Bodrum: Taking Zeus out to sea

Turkish gulets in Bodrum harbor. Photos by David Lansing.

We did our own little blue cruise today aboard a beautiful gulet called Zeus. The yacht’s captain, Yorgo, is a friend of Sidar’s (Sidar has a lot of useful friends, right?). Actually Yorgo isn’t his real name. That would be Selahattin. But everyone calls him Captain Yorgo. Which is certainly a lot easier to say than Selahattin.

Captain Yorgo, left, and Sidar on Zeus. Sidar always has a smile on his face--except when I take his picture. Then he prefers to look like a pirate.
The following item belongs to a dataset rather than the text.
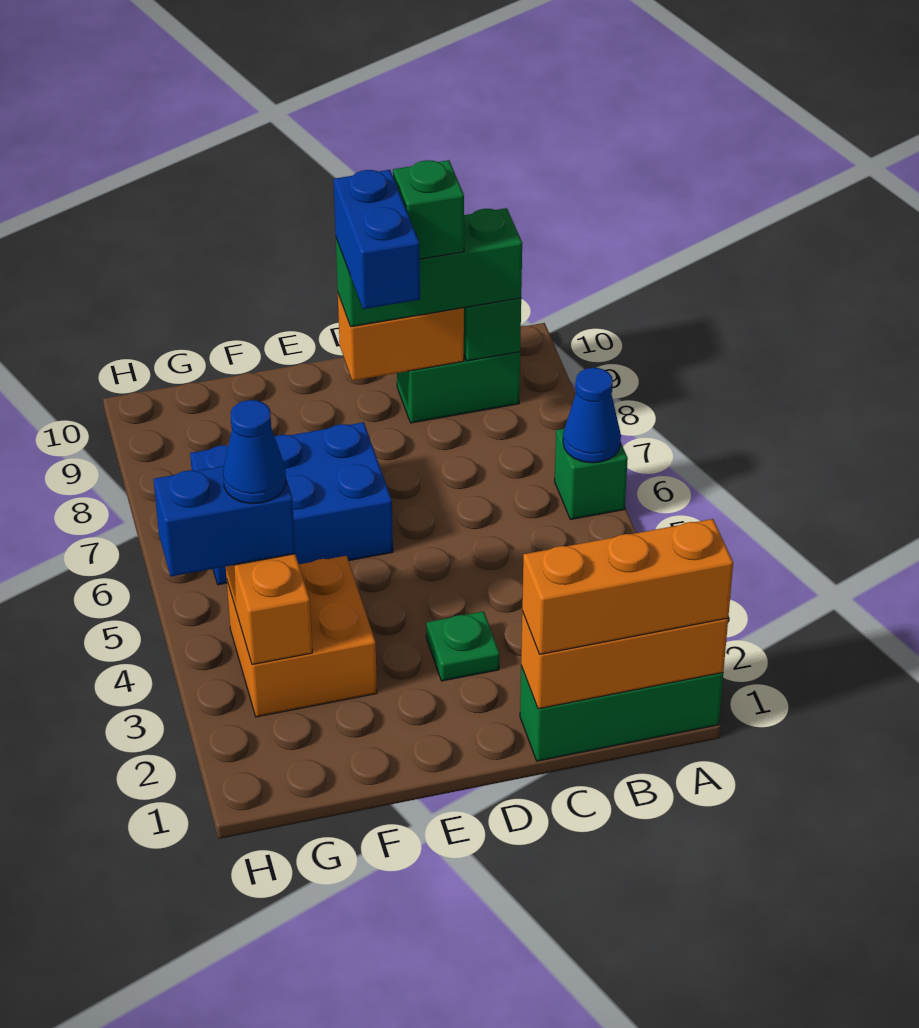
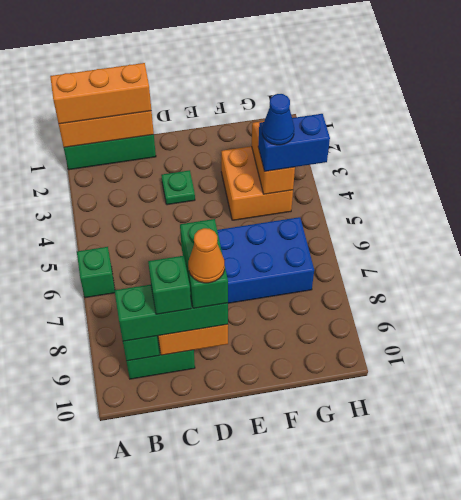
blue 1x1 cone [563,368,621,463] -> none
blue 1x2 brick [334,170,420,309] -> green 1x2 brick [180,219,228,308]
none -> orange 1x1 cone [188,228,225,283]

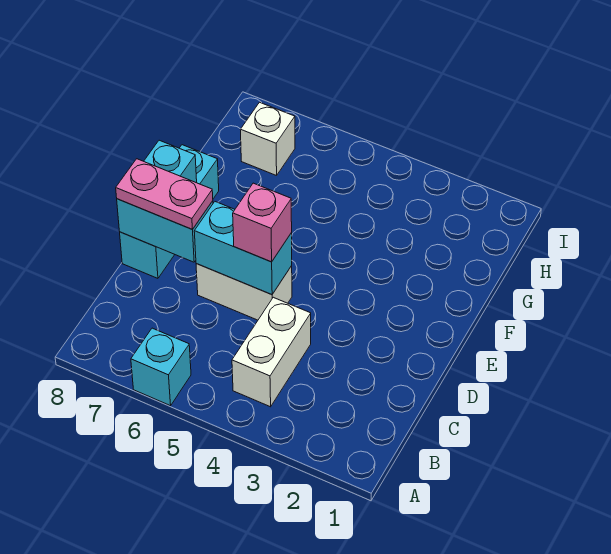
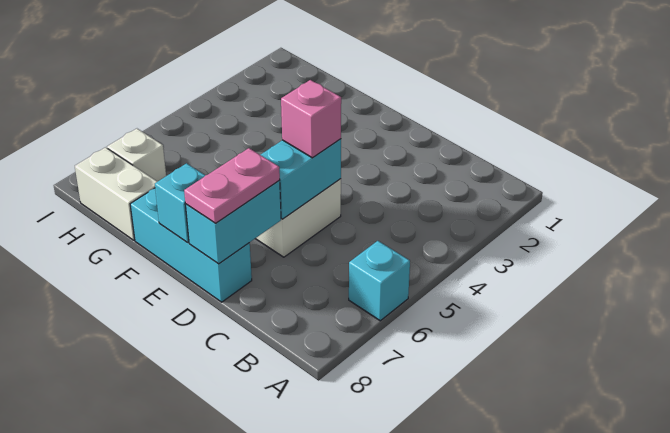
white 1x2 brick [232,297,311,407] -> white 1x2 brick moved to [75,147,157,240]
The Turkish gulets are beautiful boats. Originally built and used by fishermen and sponge divers in the Aegean, the classic gulet is a two-masted wooden sailing vessel with a rounded aft and low-to-the-water profile. The fishing gulets Cevat Sakir wrote about in his book Blue Voyage were all powered by the wind. But these days most gulets (including the Zeus) are diesel powered. In fact, many of them aren’t even properly rigged for sailing anymore.

As we slowly motored out of Bodrum harbor you could see dozens—maybe hundreds—of gulets. Almost all available for charter. Like us, some of them were heading out to cruise along the coast on a day cruise, everybody hoping to find a quiet little cove where they could throw down anchor and then spend the day sunning or swimming in the clear blue water. It made me think of what it must have been like back in the mid-20s and 30s when Sakir was cruising these same waters, under sail, with his friends, the Bodrum fishermen. Throwing lines out and passing the time by drinking a little raki, smoking harsh Turkish cigarettes, playing cards. It sounds so simple yet so exotic, doesn’t it?